TEXT EXCERPT =

——————

Aftermarket auto parts often suffer the stigma of being substandard to OEM, factory direct-parts. But does that reputation stand up to scrutiny under real-world conditions? Not always. When it comes to parts that modify and increase performance, aftermarket parts usually take the checkered flag.
The OEM (or "Original Equipment Manufacturer") label comprises any part that is produced by a vehicle's manufacturer. OEM parts are exact duplicates of components that originally came with a car or truck, which is why they are generally regarded as parts that fit well, last for years, and are worthy of the higher prices they command. After all, who better to produce parts for a specific make and model than the company that produced the vehicle itself? The latter statement is true, as far as it goes. But it fails to take into consideration a few salient, important facts. Let's take a look at them.
Many Aftermarket Parts are Produced to Standards That Meet or Exceed OEM Requirements
Aftermarket parts can be unfairly tagged as cheaply-produced "knock offs," made of substandard materials and with equally shoddy workmanship. For the majority of aftermarket components, this characterization couldn't be further from the truth. Many aftermarket manufacturers design parts to rigorous standards and test them on the very vehicles for which they're developed. And we're not just talking about laboratory testing, either; aftermarket parts are regularly installed and road-tested under strenuous road and temperature conditions.

——————

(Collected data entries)

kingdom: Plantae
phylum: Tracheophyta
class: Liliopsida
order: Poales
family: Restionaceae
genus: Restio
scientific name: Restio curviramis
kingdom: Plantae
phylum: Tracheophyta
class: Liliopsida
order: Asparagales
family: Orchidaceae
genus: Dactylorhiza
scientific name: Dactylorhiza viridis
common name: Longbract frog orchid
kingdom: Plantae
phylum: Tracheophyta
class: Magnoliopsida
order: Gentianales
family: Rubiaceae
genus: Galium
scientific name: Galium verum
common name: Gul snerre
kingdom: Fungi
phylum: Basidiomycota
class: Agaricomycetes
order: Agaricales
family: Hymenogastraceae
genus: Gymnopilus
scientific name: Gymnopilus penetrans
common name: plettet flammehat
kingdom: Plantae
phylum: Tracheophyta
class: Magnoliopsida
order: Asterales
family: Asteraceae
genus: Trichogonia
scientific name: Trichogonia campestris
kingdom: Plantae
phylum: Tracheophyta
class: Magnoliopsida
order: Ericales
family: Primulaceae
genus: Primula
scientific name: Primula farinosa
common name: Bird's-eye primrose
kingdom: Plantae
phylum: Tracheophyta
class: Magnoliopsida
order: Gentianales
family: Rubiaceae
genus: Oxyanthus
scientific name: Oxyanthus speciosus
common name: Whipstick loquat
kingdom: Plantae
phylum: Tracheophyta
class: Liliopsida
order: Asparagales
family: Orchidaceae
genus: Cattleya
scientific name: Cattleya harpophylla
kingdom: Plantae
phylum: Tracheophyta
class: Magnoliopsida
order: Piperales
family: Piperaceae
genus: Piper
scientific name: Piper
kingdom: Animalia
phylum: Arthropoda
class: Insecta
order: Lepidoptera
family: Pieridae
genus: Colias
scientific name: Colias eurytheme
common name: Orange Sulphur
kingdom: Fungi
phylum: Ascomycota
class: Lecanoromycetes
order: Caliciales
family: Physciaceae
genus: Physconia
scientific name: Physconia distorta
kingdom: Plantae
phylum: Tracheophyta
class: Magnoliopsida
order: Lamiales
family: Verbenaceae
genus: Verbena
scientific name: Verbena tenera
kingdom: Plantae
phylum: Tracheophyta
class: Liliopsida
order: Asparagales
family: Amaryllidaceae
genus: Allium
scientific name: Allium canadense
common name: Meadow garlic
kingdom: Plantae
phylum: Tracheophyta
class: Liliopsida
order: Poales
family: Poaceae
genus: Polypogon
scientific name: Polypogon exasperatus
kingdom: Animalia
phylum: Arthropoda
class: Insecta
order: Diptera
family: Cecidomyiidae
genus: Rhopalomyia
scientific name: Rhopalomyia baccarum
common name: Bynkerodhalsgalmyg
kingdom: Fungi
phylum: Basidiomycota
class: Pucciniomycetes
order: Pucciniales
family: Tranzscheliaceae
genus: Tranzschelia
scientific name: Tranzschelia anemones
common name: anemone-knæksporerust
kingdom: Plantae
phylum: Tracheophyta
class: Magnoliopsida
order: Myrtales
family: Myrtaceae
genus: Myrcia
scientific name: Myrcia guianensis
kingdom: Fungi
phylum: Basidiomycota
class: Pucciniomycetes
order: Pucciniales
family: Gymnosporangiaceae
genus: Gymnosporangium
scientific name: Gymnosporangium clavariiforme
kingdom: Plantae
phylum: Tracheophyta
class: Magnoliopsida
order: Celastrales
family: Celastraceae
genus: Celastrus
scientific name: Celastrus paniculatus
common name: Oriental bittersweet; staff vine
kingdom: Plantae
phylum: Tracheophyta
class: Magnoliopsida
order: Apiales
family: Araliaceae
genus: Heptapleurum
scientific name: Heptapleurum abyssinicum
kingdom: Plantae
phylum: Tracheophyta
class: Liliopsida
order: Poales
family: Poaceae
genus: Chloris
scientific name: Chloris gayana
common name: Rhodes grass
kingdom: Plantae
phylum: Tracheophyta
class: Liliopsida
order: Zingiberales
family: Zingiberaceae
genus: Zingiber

——————

Reproduce the aftermarket auto parts text word for word, starting with "The OEM (or" and going on through "look at them.". Draw only on the text about aftermarket auto parts when answering.

CORRECT ANSWER =
The OEM (or "Original Equipment Manufacturer") label comprises any part that is produced by a vehicle's manufacturer. OEM parts are exact duplicates of components that originally came with a car or truck, which is why they are generally regarded as parts that fit well, last for years, and are worthy of the higher prices they command. After all, who better to produce parts for a specific make and model than the company that produced the vehicle itself? The latter statement is true, as far as it goes. But it fails to take into consideration a few salient, important facts. Let's take a look at them.